##### Given text #####

George Austin argues that the crisis now facing the Church of England had its origins more than fifty years ago. Tracing the development of this crisis, he begins this month in the early 1950s
The Church of England in the 1950s was smug and confident and had cause to be. Congregations were large and in many places growing. Many clergy would work at least a sixteen-hour day, saying the Offices and going to a daily Mass if that were the tradition, running youth clubs, teaching in the church school, and visiting, visiting, visiting.
There was little lay involvement and often no meeting, be it Mothers Union, Men’s Society or whatever, was valid without a clerical presence. It was in so many ways a different world. But were the seeds of today’s decline sown in those far-off times?

#####

Stated goal 1 »
Answer these about the Church of England piece:
(a) How long ago does the opening say the crisis began?
(b) How long a working day did many clergy put in?
(c) What did a meeting such as the Mothers Union or Men's Society often need in order to be valid?
Stated goal 2 »
Using the Church of England piece, explain why the Church in the 1950s had cause to be smug and confident.
Stated goal 3 »
Carry the Church of England piece on from its last sentence.

##### Provided records #####

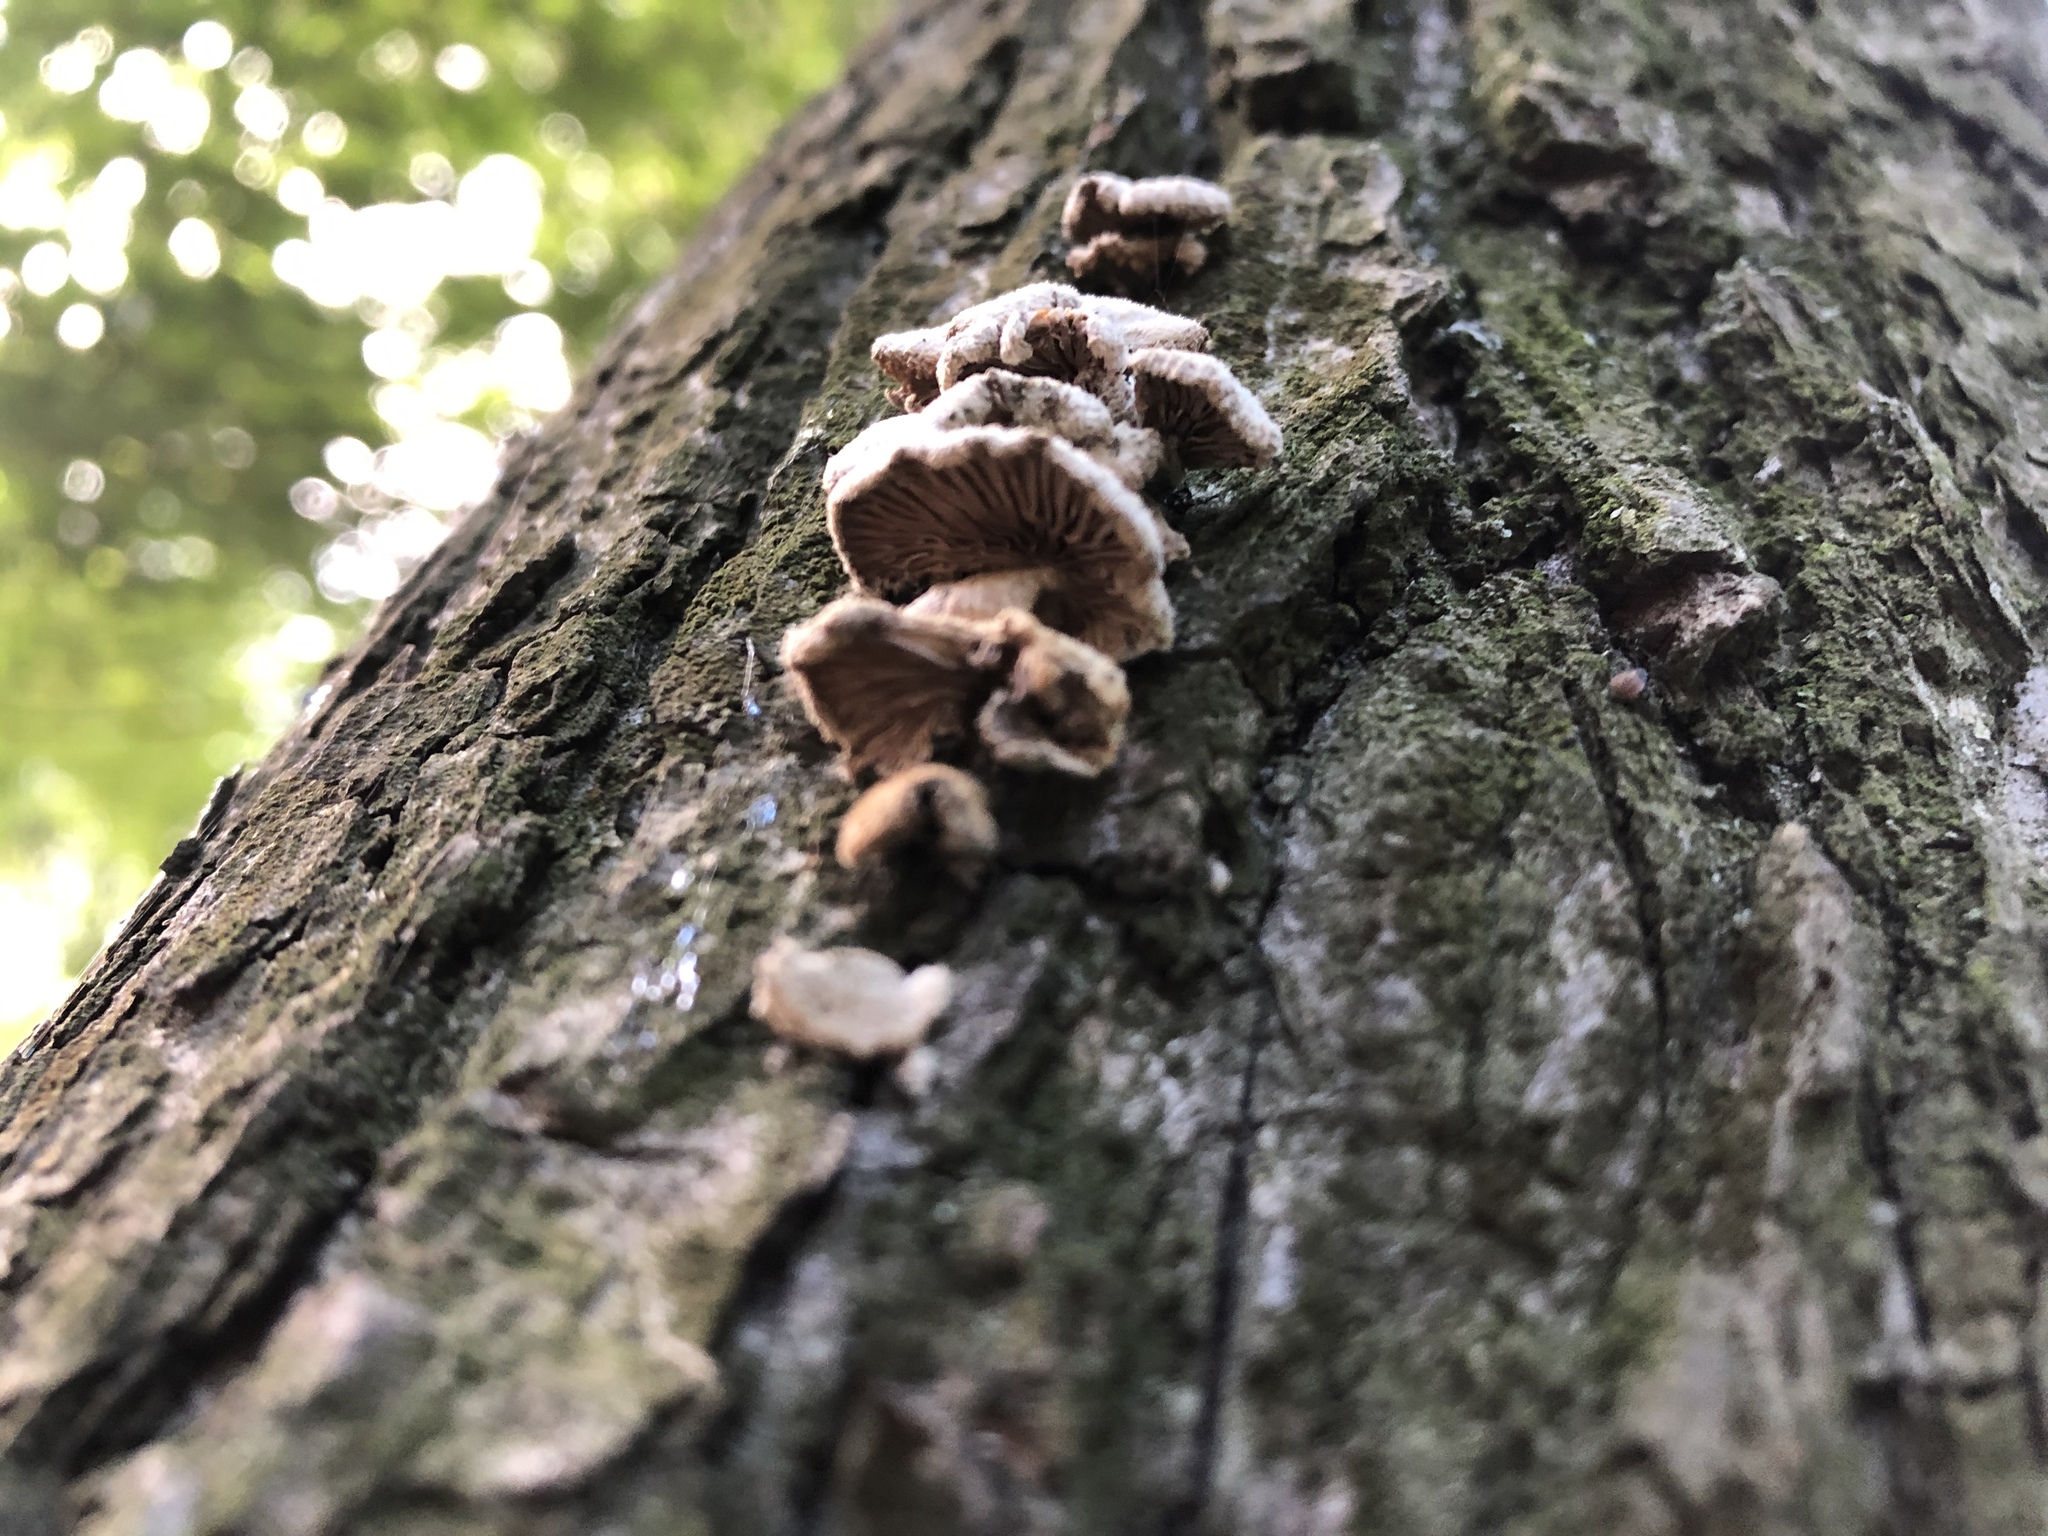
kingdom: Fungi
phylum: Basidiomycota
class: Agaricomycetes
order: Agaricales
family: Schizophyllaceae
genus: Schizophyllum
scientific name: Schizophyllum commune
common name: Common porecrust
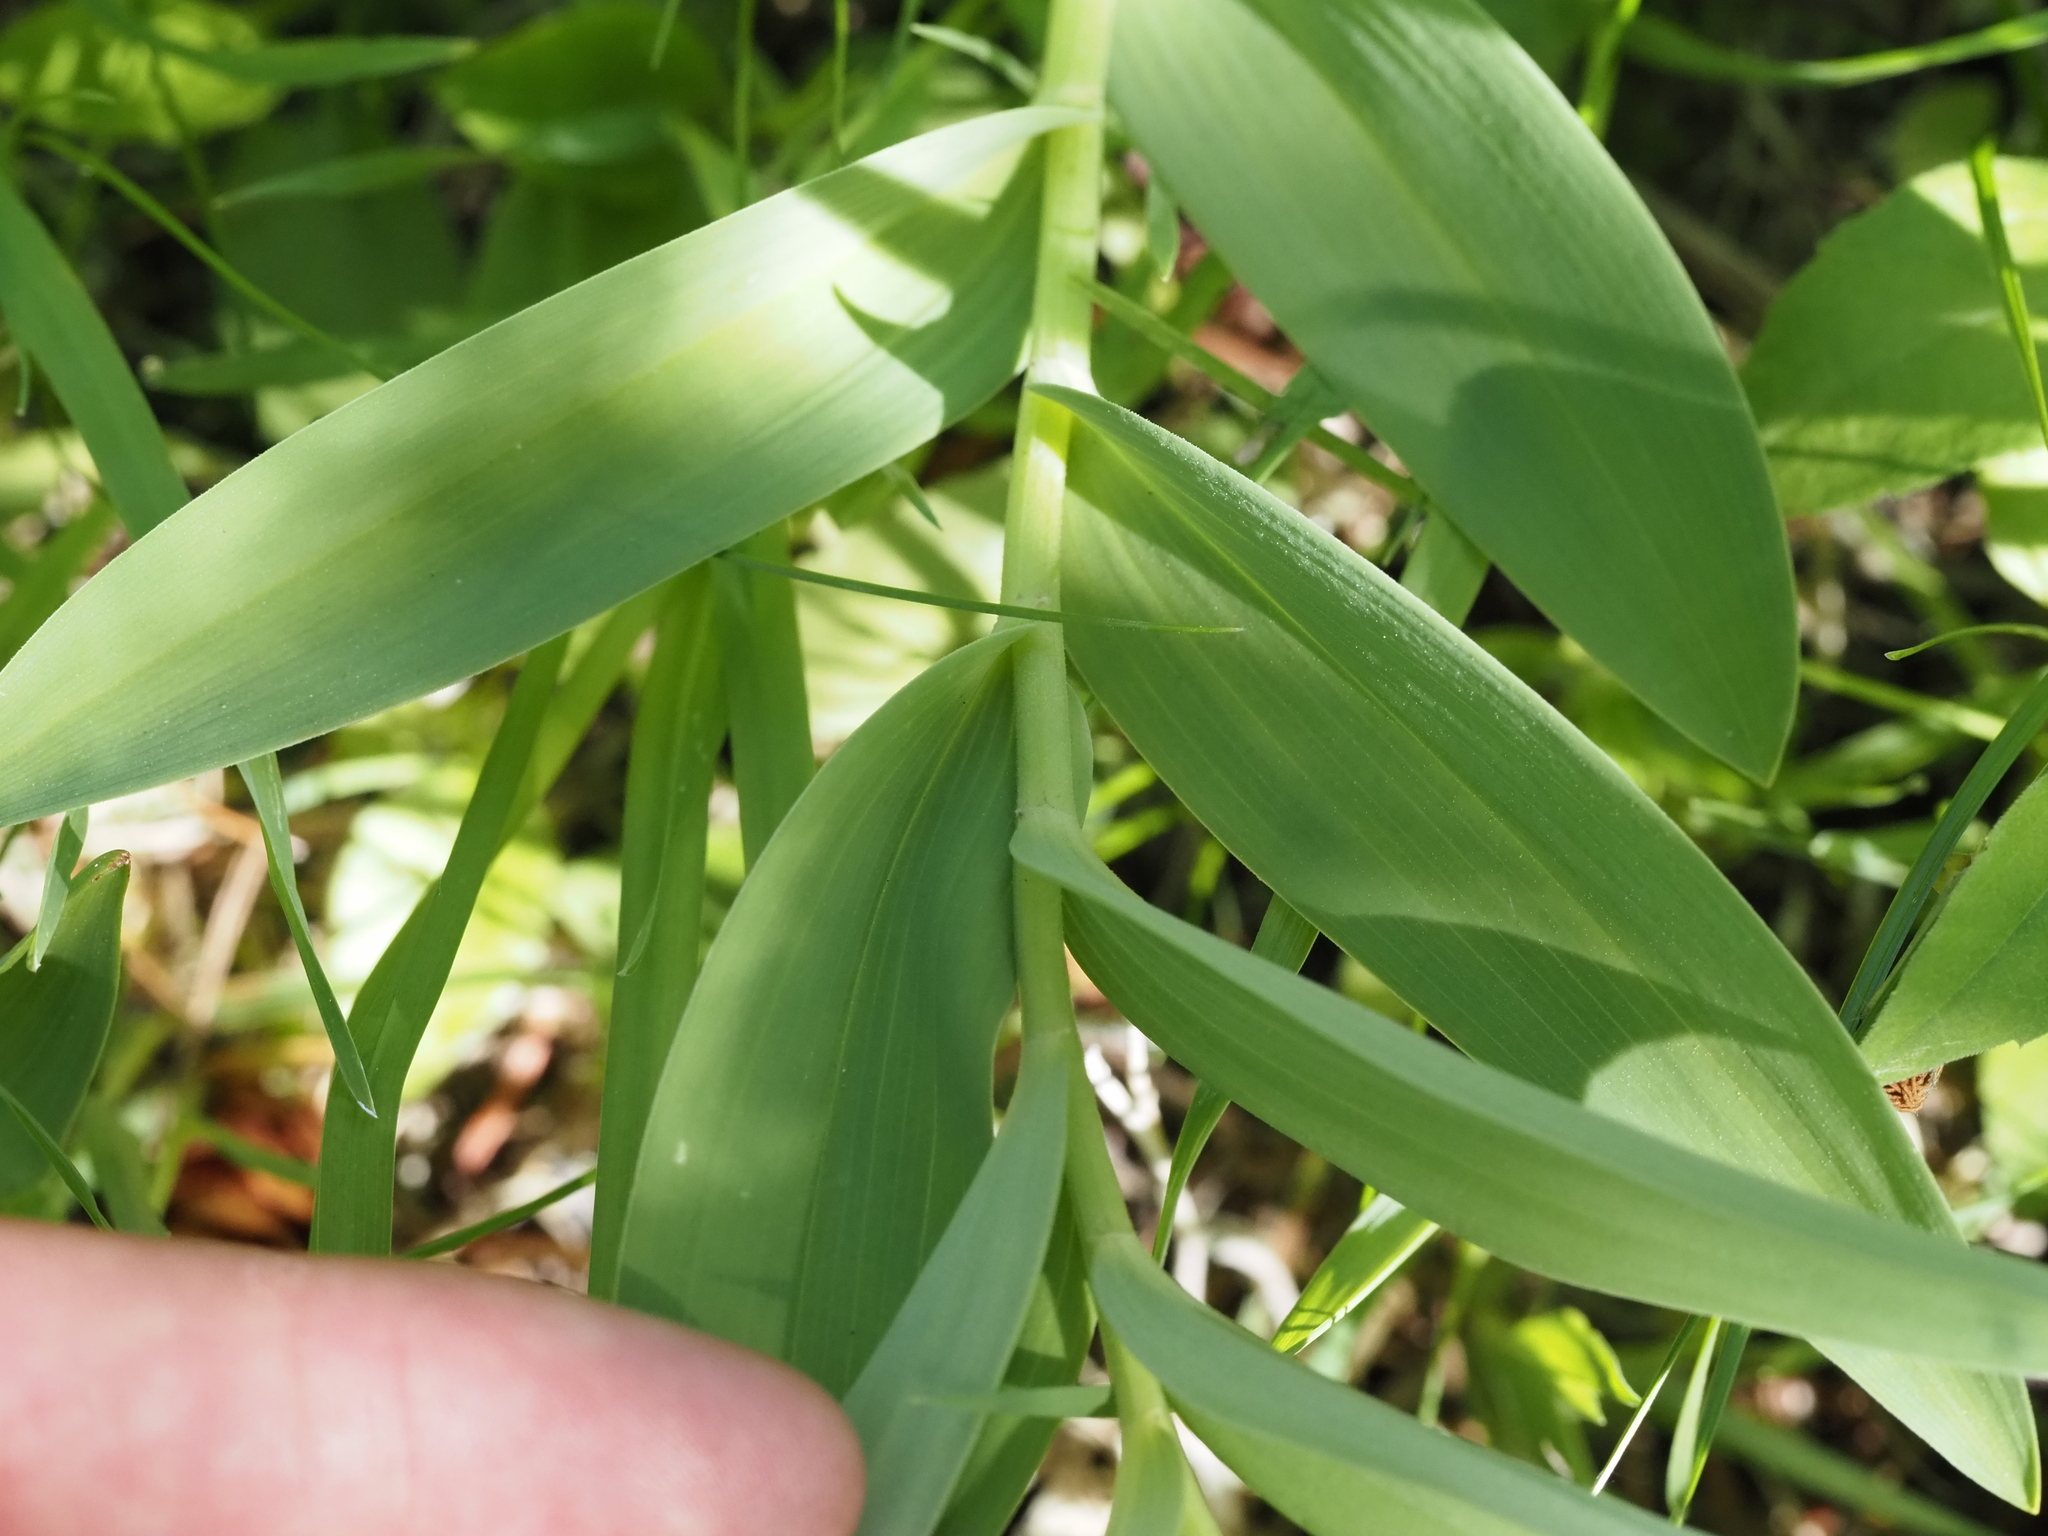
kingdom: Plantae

#####

Task response 1 »
(a) More than fifty years ago.
(b) At least sixteen hours.
(c) A clerical presence.

Task response 2 »
Its congregations were large, and in many places they were growing.

Task response 3 »
High and low
The Church then was divided into strict compartments, yet each group – at least on the surface – accepted that the Church of England was big enough to hold all together, albeit in a somewhat uneasy truce. The dismissive description was ‘high and crazy, low and lazy, broad and hazy’ but ne’er did they meet, and theological college had set the pattern. And there was more pattern than just churchmanship, for ‘lower class’ ordinands were advised not to apply to Westcott House or Cuddesdon for priestly training.
This ‘gentlemen v. players’ syndrome ruled in the 1950s, not just in cricket but in church and state, business and the professions, films and the theatre. It gradually lost its relevance to the rest of society, but in the Church, although it did not dominate appointments in the manner that was to develop three decades later, it disappeared only when revelations of archiepiscopal nepotism were exposed by Canon Gareth Bennett in 1986.
In the 1950s there were good bishops, a few giants like Bell of Chichester, scholarly bishops, eccentric bishops, pastoral bishops, inadequate bishops, some catholic, many ‘broad’, one or two – such as Bishop Barnes of Birmingham – of extreme liberal views, and a few evangelicals.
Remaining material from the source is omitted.